I don’t really like doing blog entries like these, but I’ve got more than seventy tabs open on my browser–excluding this one!–so I really need to unload some links here. This blatter of grackles certainly needs a place:
- The University of California Press has made a lot of their 1982-2004 publications available online. This link to the general list has Christopher Beach’s excellent ABC of Influence: Ezra Pound and the Remaking of American Poetic Tradition at the top. Unfortunately, not everything is accessible outside UC campuses; to cite one particular disappointment, Charles Olson’s Collected Prose is inaccessible where I am.
- If the first link was about digitizing books that first appeared in print, Electronic Literature Collection, Volume 2 is digital literature from the get-go. It’s a resource so rich I almost feel like weeping at the
sitesight of it. There’s only one item there I’m familiar with, which I highly recommend: Michael Mateas and Andrew Stern’s compelling Façade. (From the 2006 archive, here’s “Star Wars, One Letter At A Time.”) - I’ve already posted “Great Gatsbys” from Hark! A Vagrant on my Facebook wall, but here, I’ll throw in instead a three-part series derived from Nancy Drew covers. As someone who absolutely adores Kelly Link’s “The Girl Detective,” you can imagine how much I enjoyed cartoonist Karen Beaton’s work.

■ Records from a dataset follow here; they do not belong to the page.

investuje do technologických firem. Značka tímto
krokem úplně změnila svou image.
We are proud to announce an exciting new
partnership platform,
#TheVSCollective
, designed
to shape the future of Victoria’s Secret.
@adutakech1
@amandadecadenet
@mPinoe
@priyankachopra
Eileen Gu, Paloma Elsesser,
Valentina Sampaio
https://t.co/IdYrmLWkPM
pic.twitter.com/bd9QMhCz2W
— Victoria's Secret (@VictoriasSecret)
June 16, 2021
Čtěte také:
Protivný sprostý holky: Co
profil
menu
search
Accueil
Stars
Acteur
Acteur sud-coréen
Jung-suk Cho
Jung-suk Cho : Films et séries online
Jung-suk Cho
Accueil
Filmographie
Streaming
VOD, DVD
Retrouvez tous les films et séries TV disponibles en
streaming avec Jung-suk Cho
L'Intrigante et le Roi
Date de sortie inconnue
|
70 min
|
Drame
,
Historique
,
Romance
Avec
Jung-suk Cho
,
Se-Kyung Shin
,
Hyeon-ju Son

- I want to read Stephen Burt‘s Close Calls With Nonsense, but I’m very pleased that its title essay, which is about “how to read, and perhaps enjoy, very new poetry,” is available online. It should be said though that the online version is of 2004 vintage, so one needs to adjust one’s expectations with regard to the use of the term “very new poetry.”

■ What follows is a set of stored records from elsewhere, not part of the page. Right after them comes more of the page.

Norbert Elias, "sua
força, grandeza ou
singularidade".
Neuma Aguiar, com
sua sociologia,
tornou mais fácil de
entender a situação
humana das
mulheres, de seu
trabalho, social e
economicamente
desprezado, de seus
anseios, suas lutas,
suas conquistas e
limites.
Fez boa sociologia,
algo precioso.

- For another take on 20th-century poetry, which may still be applied to much of the work done now in our 21st century, here’s an essay I’ve always enjoyed reading: “Parentheses and Ambiguity in Poetry of the Twentieth Century.” Choice quote: “The parenthesis in poetry might be better termed ‘par-antithesis’ for it expresses, through being the private space for a poet’s thoughts, a tangential movement to the rest of the poem, even whilst being integrated in it.”
- Mary Ruefle’s “On Erasure” contains fresh takes on what is becoming a somewhat common though still marginalized approach to poetry, but she comes up with a fresh take that begins with an anecdote of mishearing, includes a distinction between writing a poem and making poetry, and a conclusion pointing to erasure as “part of our lives.” That sounds irredeemably cheesy, but her Fernando Pessoa epigraph hints at what she means: “Everything stated or expressed by man is a note in the margin of a completely erased text.” (That sounds almost Heidegerrian, doesn’t it? But then, I would think so.)
- Two from McSweeney’s Internet Tendency, one of my favorite Web sites and certainly my favorite humor site: “Martha Ballard, Enlightenment-Era Midwife, Reviews Mötley Crüe, A Musical Group” and “Ten Excerpts From A Magazine Found At A Philly Gentlemen’s Club, Reformatted As Love Poems” are absolutely hilarious. (Here’s something even funnier: the autocorrect feature of PhraseExpress, an autotext utility installed on my computer, placed umlauts on “Mötley Crüe,” as is proper.)
- Poems about Freud: “In Memory of Sigmund Freud” is a typically moving elegy from W. H. Auden, while James Cummins’s “Freud” is a typically winking example of the contemporary sestina (Cummins also wrote a witty barb of a poem called “To Helen Vendler and Jorie Graham at Harvard” which targets Stevens scholarship). And then there’s Peter O’Leary’s “The Collected Poems of Sigmund Freud.”